Obgleich nun der Herr Talbot gar furchtbar und grausam von Natur war und im Kriege vor keiner Gewalt zurückschreckte, so hatte er doch vor der Kirche allezeit große Ehrfurcht und erlaubte nie, daß man ein Kloster plünderte oder gar in Brand steckte. Und wenn er hörte, daß etwas Derartiges vorgefallen war, dann konnten diejenigen, die seine Anordnungen nicht eingehalten hatten, ihr blaues Wunder erleben, so streng ging er wider sie vor.
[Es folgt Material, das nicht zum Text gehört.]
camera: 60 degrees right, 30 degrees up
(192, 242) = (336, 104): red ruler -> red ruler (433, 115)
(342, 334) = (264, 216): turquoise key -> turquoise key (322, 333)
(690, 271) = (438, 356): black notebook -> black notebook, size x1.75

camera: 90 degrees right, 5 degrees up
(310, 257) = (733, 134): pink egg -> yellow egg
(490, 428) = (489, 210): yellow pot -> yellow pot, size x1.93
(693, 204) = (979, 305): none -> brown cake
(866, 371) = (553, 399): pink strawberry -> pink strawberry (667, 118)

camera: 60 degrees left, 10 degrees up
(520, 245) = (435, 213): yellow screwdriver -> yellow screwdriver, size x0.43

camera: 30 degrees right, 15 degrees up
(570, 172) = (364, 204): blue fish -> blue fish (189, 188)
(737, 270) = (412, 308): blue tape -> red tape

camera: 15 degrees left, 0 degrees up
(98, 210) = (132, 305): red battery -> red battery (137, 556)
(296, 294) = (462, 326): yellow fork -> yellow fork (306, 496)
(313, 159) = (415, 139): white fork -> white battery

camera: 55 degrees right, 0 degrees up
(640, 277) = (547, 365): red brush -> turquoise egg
So ließ er sich auch diesmal den Mann vorführen, der das Ziborium aus der Kirche entwendet hatte, und als der vor ihm erschien und der Herr Talbot seiner ansichtig wurde, da kam er ihm auf den Kopf – weiß Gott, so etwas war noch nicht dagewesen! Und in seiner rasenden Wut hätte er ihn unbedingt totgeschlagen, wenn nicht sein Gefolge ihn solange mit Bitten bestürmt hätte, bis er ihm das Leben schenkte. Aber ungestraft wollte er ihn nicht lassen, und deshalb brüllte er ihn an:

»Du verdammter Hurenjäger, wie konntest du es wagen, gegen mein ausdrückliches Verbot die Kirche zu berauben?!«

»Ach, edler Herr, seid mir um Gottes willen gnädig!« wimmerte der armselige Dieb. »Ich bitte Euch flehentlichst um Gnade: es soll ja nie wieder vorkommen.«

»Komm hierher, du Schuft!« schnob jener. Und der andere nahte ihm genau so bereitwillig, wie einer auf Wache zieht. Alsbald ließ der Herr Talbot seine riesige, schwere Faust auf den Schädel des wackeren Pilgersmannes niedersausen und donnerte: »Ha, du Schurke, du hast die Kirche beraubt!«

Und der andere jammerte:

»Edler Herr, seid gnädig, ich bitte Euch! Ich werde es nie wieder tun!« »Wirst du's noch einmal tun?«

»Nein, niemals, edler Herr!«

»So schwöre mir, daß du nie wieder eine Kirche betreten wirst, es sei welche es wolle. Schwöre es, du Schuft!«

»Das will ich tun, edler Herr!« Und so mußte er schwören, daß er nie wieder eine Kirche betreten wolle, worüber alle, die dabeistanden, mordsmäßig lachen mußten. Denn wenn ihnen auch der Dieb leid tat, so machte es ihnen doch einen riesigen Spaß, daß der Herr Talbot ihm für immerdar das Betreten einer Kirche verbot und ihn schwören ließ, daß er nie mehr hineingehen würde. Aber ihr könnt sicher sein, daß er dabei die beste Absicht hatte und glaubte, sehr recht damit getan zu haben.

Und solches waren die beiden Urteilssprüche des Herrn Talbot.